Prison is only used for the most serious offences and offenders. As well as guideline decisions on the length of sentence laid down by the Court of Appeal, all offences where prison is the punishment have a maximum term laid down by Parliament.

Types of custodial sentence

Custodial sentencing options for adult offenders include:

  • mandatory or discretionary life sentence
  • a public protection sentence, such as an indeterminate or an extended custodial sentence
  • determinate custodial sentence of imprisonment which can be a suspended sentence

Custodial sentencing options for juvenile and young offenders are:

  • juvenile justice centre order
  • period of detention in a young offenders centre, which can be suspended

Life sentence

Offenders who are convicted of murder are automatically sentenced to life imprisonment and this is also the maximum penalty for some other very serious crimes.

There is no set period of custody for prisoners sentenced to life imprisonment.

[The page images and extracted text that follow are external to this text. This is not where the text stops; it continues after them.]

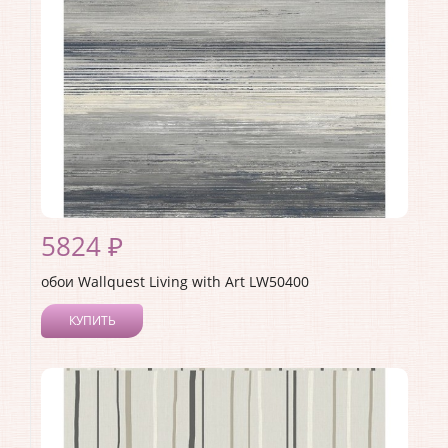
Материал основы:
Бумага
Раппорт:
53
5824 ₽
обои Wallquest Living with Art LW50400
КУПИТЬ
Производитель:
Wallquest
Коллекция:
Living with Art
Длина рулона:
8.23
Ширина рулона:
0.68
Материал покрытия:
Акриловое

Prisoners serve a period which takes into account the need to:

  • punish the individual offender
  • deter others from committing similar offences
  • protect the public from future harm

The court will set a life sentence tariff which is the minimum period the individual must serve before being considered for release by the Parole Commissioners.

After release, a life sentence prisoner is on licence for life and may be returned to prison by the Department of Justice, if they are considered to be a risk to public safety.

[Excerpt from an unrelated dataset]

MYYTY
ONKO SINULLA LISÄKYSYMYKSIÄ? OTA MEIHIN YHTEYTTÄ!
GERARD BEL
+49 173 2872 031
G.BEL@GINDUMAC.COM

Determinate custodial sentence

A determinate custodial sentence is a sentence of imprisonment for a period of time set by the court. Depending on the length of the sentence, the first half is served in custody and the second half on licence. A licenced prisoner can be recalled to prison for breach of licence conditions.

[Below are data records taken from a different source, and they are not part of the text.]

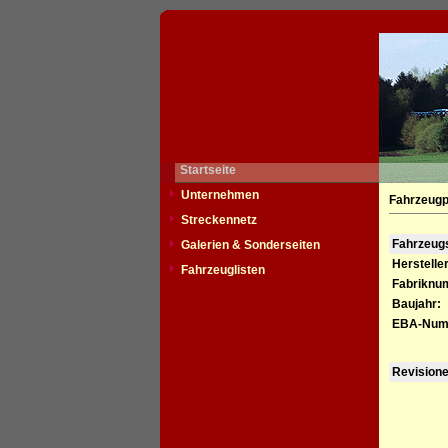
Startseite
Unternehmen
Fahrzeugp
Streckennetz
Fahrzeu
Galerien & Sonderseiten
Hersteller
Fahrzeuglisten
Fabriknu
Baujahr:
EBA-Num
Revision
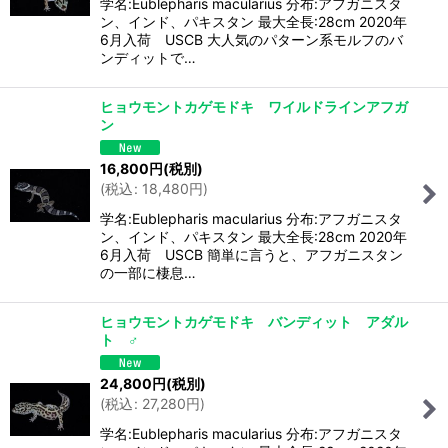
学名:Eublepharis macularius 分布:アフガニスタ
ン、インド、パキスタン 最大全長:28cm 2020年
6月入荷 USCB 大人気のパターン系モルフのバ
ンディットで…
ヒョウモントカゲモドキ ワイルドラインアフガ
ン
16,800
円
(税別)
(
税込
:
18,480
円
)
学名:Eublepharis macularius 分布:アフガニスタ
ン、インド、パキスタン 最大全長:28cm 2020年
6月入荷 USCB 簡単に言うと、アフガニスタン
の一部に棲息…
ヒョウモントカゲモドキ バンディット アダル
ト ♂
24,800
円
(税別)
(
税込
:
27,280
円
)
学名:Eublepharis macularius 分布:アフガニスタ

Release on licence for sex offenders

An offender who gets a custodial sentence for a sexual offence may be released on licence. The court can order this to happen, and will require the offender to be supervised from the date of release until the date the full sentence would have ended. Conditions will be applied to the licence and the offender will be supervised by a probation officer during the time on licence. The court does not have to seek the offender's consent for this type of sentence.

Suspended sentence

The court may decide that a prison sentence is an appropriate punishment for the particular offence, but that the offender should not be sent to prison unless they are convicted of a further offence, within a given period.

Deferred sentence

This is when sentencing is postponed until a future court date. This is for a set period of up to one year for the Judge to see how the defendant behaves during that time period.

Custodial sentences for young people who offend

Custodial sentencing options for juvenile and young offenders are a juvenile justice centre order or a period of detention in a Young Offenders Centre:

Young Offenders Centre

Offenders aged between 18 and  21 can be detained in a Young Offenders Centre if they commit an offence which, if someone 21 or over had of committed, would be punishable with imprisonment. The maximum term is four years.

Juvenile Justice Centre Order

Offenders under the age of 18 can be sentenced to a fixed period of between six months and two years, with half of the sentence served under close supervision in the community.

Other custodial sentences

Under 18s can sometimes be sentenced to longer than two years for very serious offences.